Certamente que esta minoria, em um primeiro estágio, parece não ter vez e nem voz no mundo atual, graças à fabulosa força de uma mídia globalizada, cujo único objetivo é ocupar e negociar espaços publicitários e mercadológicos. Mas, esta minoria existe e, mesmo que à boca pequena, continua criticando, protestando e chamando a atenção para os descalabros que são praticados dia-a-dia em quase todo o cenário planetário.

Existe uma minoria formada por profissionais altamente qualificados, públicos e privados, que fazem da atividade profissional, não apenas a fonte principal para a sobrevivência, própria e familiar, mas, também, parte da força motriz que faz girar, de maneira digna, honesta e eficaz, a máquina civilizatória. Uma minoria composta por homens, mulheres e outros gêneros, que, de forma também digna, honesta e atuante, propõe novas regras de civilidade, de respeito e de cidadania, capazes de transformar ambientes altamente tensionados, em outros francamente harmônicos entre si e propícios à manutenção da paz e da justiça social.

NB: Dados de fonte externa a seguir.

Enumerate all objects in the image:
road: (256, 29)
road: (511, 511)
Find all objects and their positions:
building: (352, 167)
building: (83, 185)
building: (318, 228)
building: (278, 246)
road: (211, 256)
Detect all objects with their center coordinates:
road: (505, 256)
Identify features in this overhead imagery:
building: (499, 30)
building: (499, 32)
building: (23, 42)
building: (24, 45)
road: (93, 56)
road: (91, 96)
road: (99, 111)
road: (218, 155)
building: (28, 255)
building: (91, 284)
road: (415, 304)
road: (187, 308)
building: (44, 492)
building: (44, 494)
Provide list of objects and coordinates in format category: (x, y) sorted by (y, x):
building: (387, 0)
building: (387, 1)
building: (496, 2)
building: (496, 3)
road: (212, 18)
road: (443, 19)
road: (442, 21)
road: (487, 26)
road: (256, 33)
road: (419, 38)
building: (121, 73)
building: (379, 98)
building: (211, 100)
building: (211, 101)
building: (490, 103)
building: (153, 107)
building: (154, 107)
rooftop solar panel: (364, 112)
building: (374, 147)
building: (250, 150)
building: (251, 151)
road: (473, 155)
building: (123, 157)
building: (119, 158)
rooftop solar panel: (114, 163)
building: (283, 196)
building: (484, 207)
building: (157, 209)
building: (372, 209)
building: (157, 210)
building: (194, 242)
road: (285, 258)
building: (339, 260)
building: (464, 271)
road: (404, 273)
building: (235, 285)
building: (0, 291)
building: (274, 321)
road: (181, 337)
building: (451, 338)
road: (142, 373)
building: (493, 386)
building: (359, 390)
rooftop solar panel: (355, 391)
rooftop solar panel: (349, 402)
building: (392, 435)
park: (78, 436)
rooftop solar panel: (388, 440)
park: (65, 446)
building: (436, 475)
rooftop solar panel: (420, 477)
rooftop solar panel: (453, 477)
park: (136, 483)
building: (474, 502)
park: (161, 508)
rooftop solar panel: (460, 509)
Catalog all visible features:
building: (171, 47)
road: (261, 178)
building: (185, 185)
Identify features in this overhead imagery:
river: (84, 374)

Não se há de esquecer de uma outra minoria, na qual estão agregados diversos líderes religiosos, cada um com a sua profissão de fé própria, dispostos a pregar o verdadeiro Evangelho da Salvação, que é o do amor a Deus sobre todas as coisas e ao próximo como a si mesmo, combatendo toda e qualquer forma de discriminação e de exclusão.

Enfim, há que ser lembrado, também, de um considerável grupo formado por jovens, estudantes de todos os níveis que, no dia-a-dia de suas vidas, lutam para sobressaírem nos estudos, nas artes, na música ou na prática das mais diversas modalidades de esportes, de modo a revelarem para o mundo que, os seres humanos, de qualquer condição social, credo religioso, raça, sexo ou nacionalidade são parte indivisível de uma única e distinta espécie: a humana.

Não será difícil perceber, que o conjunto de todas estas, aqui denominadas, “minorias” forma uma imensa maioria que, uma vez unida e unificada, terá força e poder para mudar toda a dinâmica da vida atualmente vivida em sociedade, deixando patente que o estado de coisas vivido pela imensa maioria das pessoas no mundo, é resultado direto do silêncio dos inocentes e da ousadia dos culpados e usurpadores, mas, que não deve permanecer assim.

É preciso lutar para que todas as minorias silenciadas e acabrunhadas tomem consciência do valor que possuem no mundo e, de forma urgente, passem a interagir umas com as outras, no sentido de formarem novos, promissores e valorosos partidos políticos, com representatividade parlamentar e congressual, a fim de mudarem, de forma absolutamente democrática, e pelo voto direto e aberto, todo este ineficiente e injusto arcabouço jurídico existente em praticamente todas as Nações.

Não deve ser esquecido o exemplo milenar dado pelo cristianismo que, a partir da determinação, do trabalho e do destemor de um pequeno grupo de homens, chamados de Apóstolos ou Discípulos, mesmo com a perda física do seu Líder Maior, chegou até as barras do todo-poderoso império romano, lá fincando sua sede, e, a partir de lá, levando ao mundo todo a Boa Nova do Evangelho, sobrevivendo há mais de dois mil anos a todas as formas de enfrentamento e de desafios, internos e externos.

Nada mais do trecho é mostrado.